# [Data excerpt]
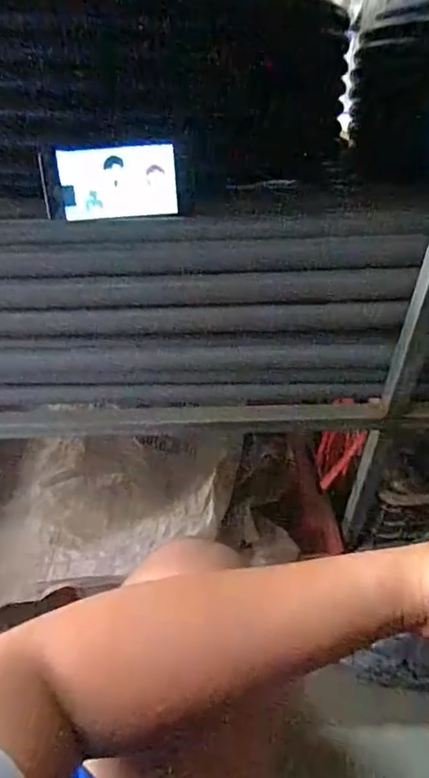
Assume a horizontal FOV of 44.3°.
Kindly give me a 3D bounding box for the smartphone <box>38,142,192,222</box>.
[{"bbox_3d":[-0.108,-0.232,0.595,0.161,0.077,0.010,-6,31,-8],"label":"smartphone"}]

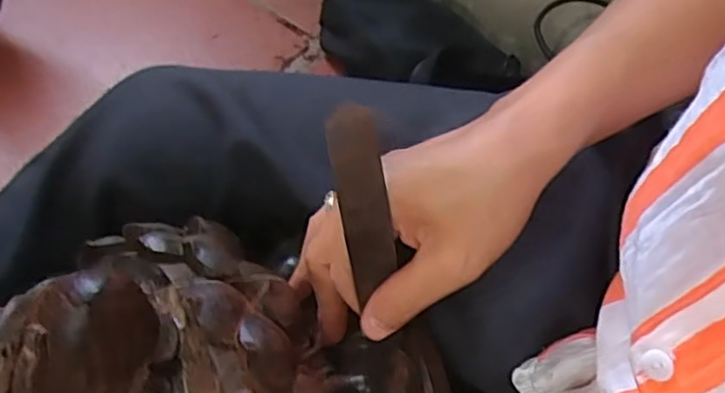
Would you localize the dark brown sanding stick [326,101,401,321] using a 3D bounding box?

# [Exercise prompt]
Reproduce the whole listing above character for character; pictures do not belong in it.

# [Response area]
Assume a horizontal FOV of 44.3°.
Kindly give me a 3D bounding box for the smartphone <box>38,142,192,222</box>.
[{"bbox_3d":[-0.108,-0.232,0.595,0.161,0.077,0.010,-6,31,-8],"label":"smartphone"}]

Would you localize the dark brown sanding stick [326,101,401,321] using a 3D bounding box?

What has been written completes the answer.